In 48 van de 52 weken maakt onderwijs deel uit van het geïntegreerde geheel met de zorg. Binnen het programma werken jongeren aan het aanleren van zogenaamde life skills voor dagelijks leven. Een voorbeeld hiervan is het onderdeel studievaardigheden.
2.6 Mentor
Elke jongere heeft een mentor. De mentor is verantwoordelijk voor de mentorlessen, oudercontacten en leerling-gesprekken. De mentor is ook verantwoordelijk voor het handelingsplan, het plan waarin de begeleiding en aanpak van de leerling beschreven staat.
De mentor is de belangrijkste schakel tussen school, de jongere, groepsleiding, stageplek en ouders. Ook heeft de mentor overleg en afstemming met de begeleiding en andere functionarissen van Levvel en waar nodig ook hulpverleners daarbuiten.
2.7 Niveaubepaling
Wij brengen het onderwijsniveau en -functioneren van de jongeren op verschillende manieren in kaart:
- We verzamelen de gegevens van de school van herkomst.
- We doen een intake op zorggebied en op onderwijs. Op basis hiervan schatten we het onderwijsniveau, de onderwijsbehoefte en de zorg in, die een jongere nodig heeft om zijn opleiding te kunnen herstarten, te vervolgen of deze af te ronden.
- Op dit ingeschatte niveau wordt een jongere getoetst. Die toets is een zogenaamde 0-meting bij binnenkomst. De vakken die bij deze meting worden getoetst zijn: Nederlands, Engels en rekenen.

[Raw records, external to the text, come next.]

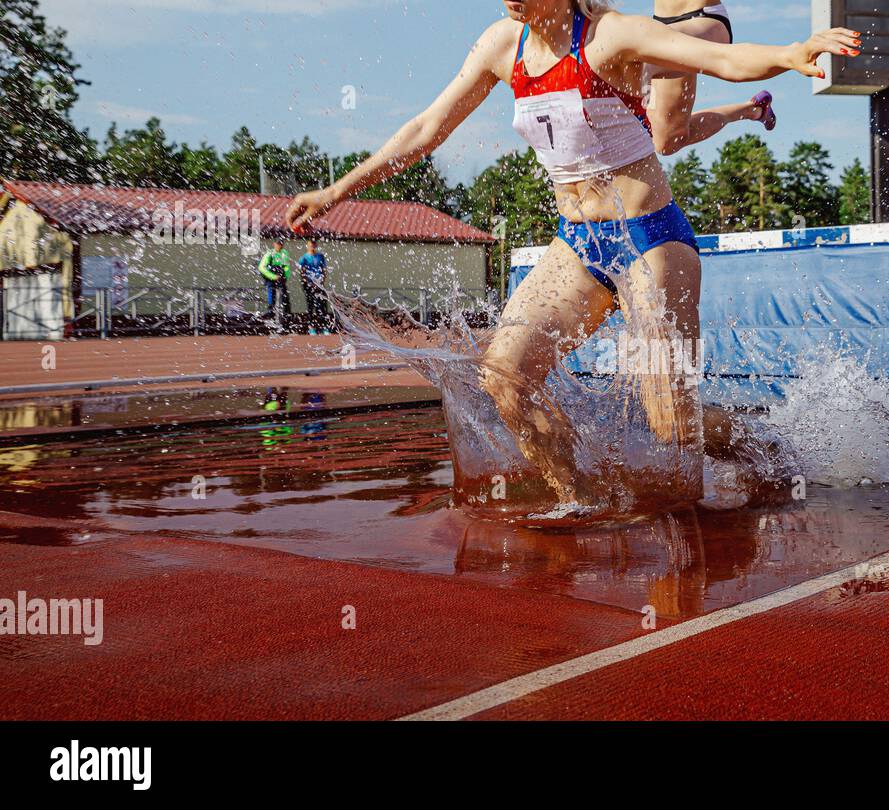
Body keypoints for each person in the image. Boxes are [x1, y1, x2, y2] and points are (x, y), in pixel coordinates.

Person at [286, 0, 858, 500]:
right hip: (577, 245)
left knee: (671, 426)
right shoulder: (500, 44)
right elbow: (426, 128)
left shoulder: (612, 36)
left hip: (650, 239)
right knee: (503, 378)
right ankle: (576, 497)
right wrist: (337, 191)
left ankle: (768, 448)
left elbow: (722, 60)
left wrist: (790, 53)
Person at [648, 1, 776, 156]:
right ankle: (754, 110)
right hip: (661, 26)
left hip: (700, 17)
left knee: (632, 61)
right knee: (666, 142)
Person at [298, 239, 332, 334]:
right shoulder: (303, 258)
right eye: (310, 244)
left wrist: (321, 282)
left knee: (322, 306)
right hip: (308, 285)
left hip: (319, 285)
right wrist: (309, 283)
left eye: (314, 244)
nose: (312, 246)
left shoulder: (320, 256)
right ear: (307, 245)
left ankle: (324, 327)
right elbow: (302, 273)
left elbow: (324, 270)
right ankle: (311, 328)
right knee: (310, 306)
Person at [258, 240, 293, 322]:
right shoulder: (269, 254)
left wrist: (285, 276)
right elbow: (261, 268)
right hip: (271, 278)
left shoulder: (284, 253)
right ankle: (270, 316)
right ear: (274, 244)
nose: (280, 246)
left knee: (285, 298)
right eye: (278, 244)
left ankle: (287, 318)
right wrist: (273, 277)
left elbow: (286, 266)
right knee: (272, 298)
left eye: (281, 244)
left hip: (281, 278)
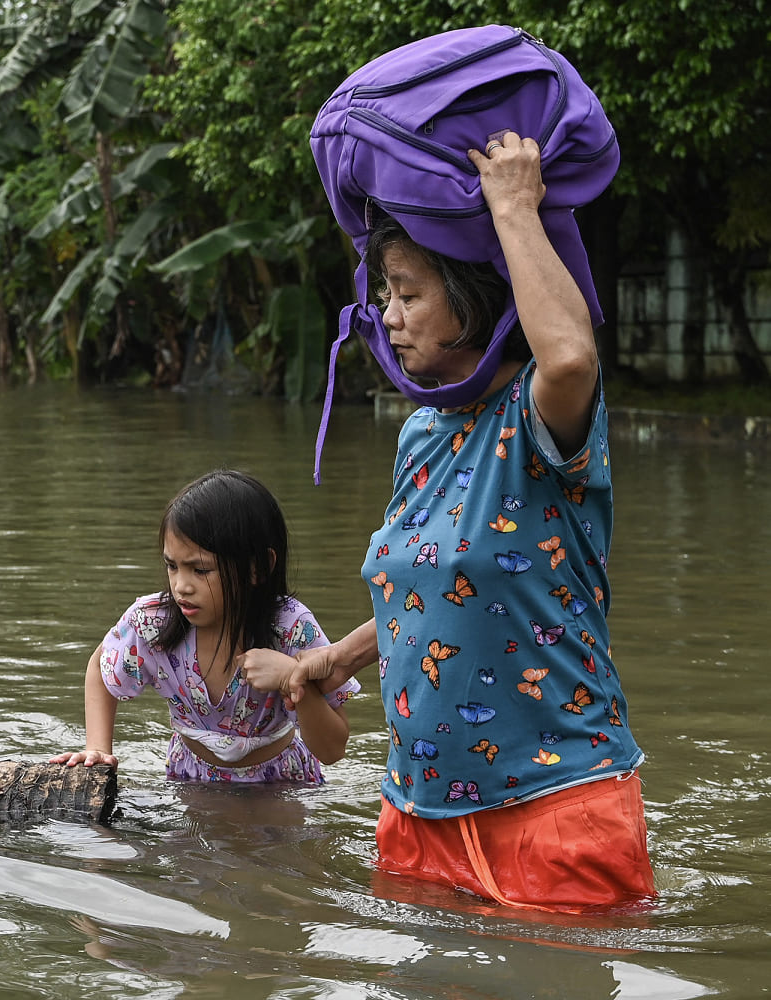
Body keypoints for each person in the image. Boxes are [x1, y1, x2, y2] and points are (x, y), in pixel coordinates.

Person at [247, 131, 654, 911]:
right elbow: (438, 589)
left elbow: (569, 357)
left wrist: (513, 206)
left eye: (408, 293)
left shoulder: (539, 420)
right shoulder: (423, 432)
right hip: (416, 817)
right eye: (385, 295)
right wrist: (338, 658)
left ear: (471, 298)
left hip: (553, 809)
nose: (387, 317)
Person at [51, 469, 358, 784]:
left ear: (258, 568)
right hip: (190, 779)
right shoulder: (154, 622)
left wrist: (294, 682)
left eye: (200, 569)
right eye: (172, 566)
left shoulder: (291, 628)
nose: (181, 586)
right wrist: (98, 748)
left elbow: (333, 750)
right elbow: (102, 666)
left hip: (281, 783)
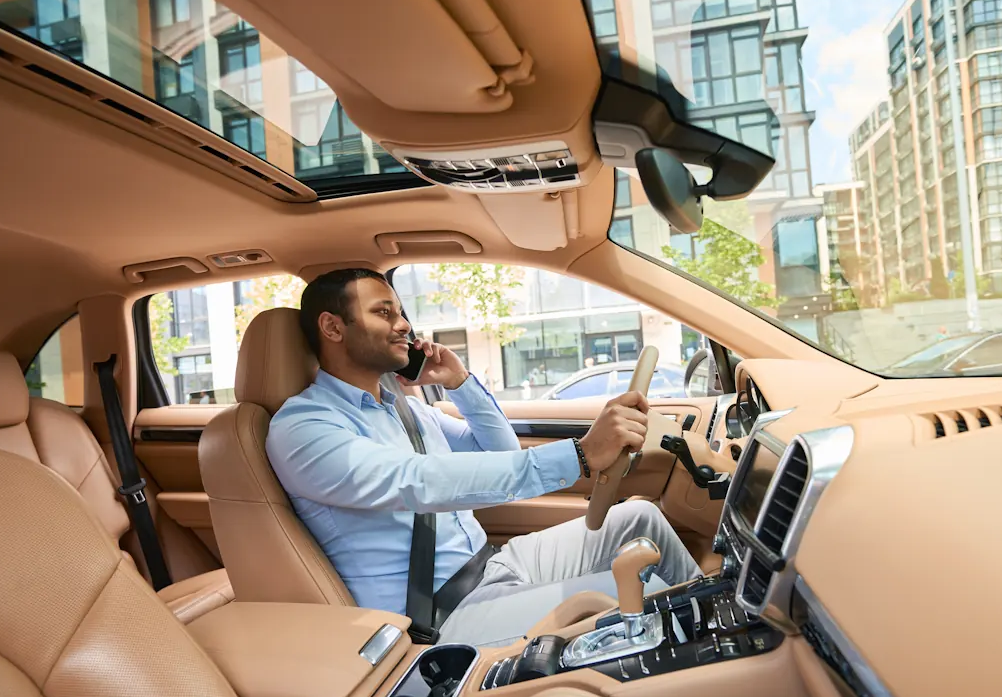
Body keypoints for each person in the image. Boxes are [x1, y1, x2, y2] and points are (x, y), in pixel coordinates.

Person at [267, 269, 700, 646]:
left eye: (401, 313)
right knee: (640, 591)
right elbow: (419, 481)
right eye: (384, 313)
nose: (404, 326)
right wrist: (582, 455)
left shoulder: (406, 407)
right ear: (333, 327)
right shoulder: (303, 429)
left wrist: (461, 383)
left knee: (640, 519)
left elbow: (500, 454)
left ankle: (722, 627)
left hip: (490, 564)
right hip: (437, 613)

Zo kunnen wij maatwerk en passend onderwijs leveren.
2.8 Stage
Alle jongeren die mbo-onderwijs volgen, lopen stage. Stage wordt aangemerkt als onderwijstijd. Tijdens stage leren jongeren hun beroep in de beroepspraktijkvorming (BPV). Binnen het mbo wordt stage daarom BPV genoemd. De BPV is meebepalend voor de examinering en diplomering. Geen of onvoldoende BPV-uren betekent geen diploma. Ook in het PrO lopen jongeren al stage, dit willen we verder uitbouwen. Voor de andere typen onderwijs werken we eveneens aan stages.
Stages worden gefaseerd opgebouwd. De jongere begint met een interne stage binnen de school, bedoeld om binnen de vertrouwde omgeving werkervaring op te doen. De jongeren krijgen opdrachten van hun docent die zij in groepsverband of alleen uitvoeren. Interne stages bereiden leerlingen voor op verschillende soorten externe stages:
1. Snuffelstage
Een korte stage waarbij de jongere kennismaakt met de verschillende kanten van een beroep. Een snuffelstage is niet gericht op het aanleren van beroepsvaardigheden. Wél op het verkrijgen van een eerste indruk van de beroepspraktijk en hoe het er in het werkende leven aan toe gaat. Ook krijgen jongeren een beeld van de mogelijkheden van een beroep.
2. Arbeidsoriënterende stage
Deze stage biedt de gelegenheid werkervaring op te doen. De stagebegeleider in het bedrijf helpt daarbij. Jongeren leren bijvoorbeeld samen te werken met collega’s, zelfstandig te handelen en in een bepaald tempo te werken. Een op arbeid georiënterende stage is niet gericht op het aanleren van beroepsvaardigheden. Wél om te ontdekken hoe het is om te werken.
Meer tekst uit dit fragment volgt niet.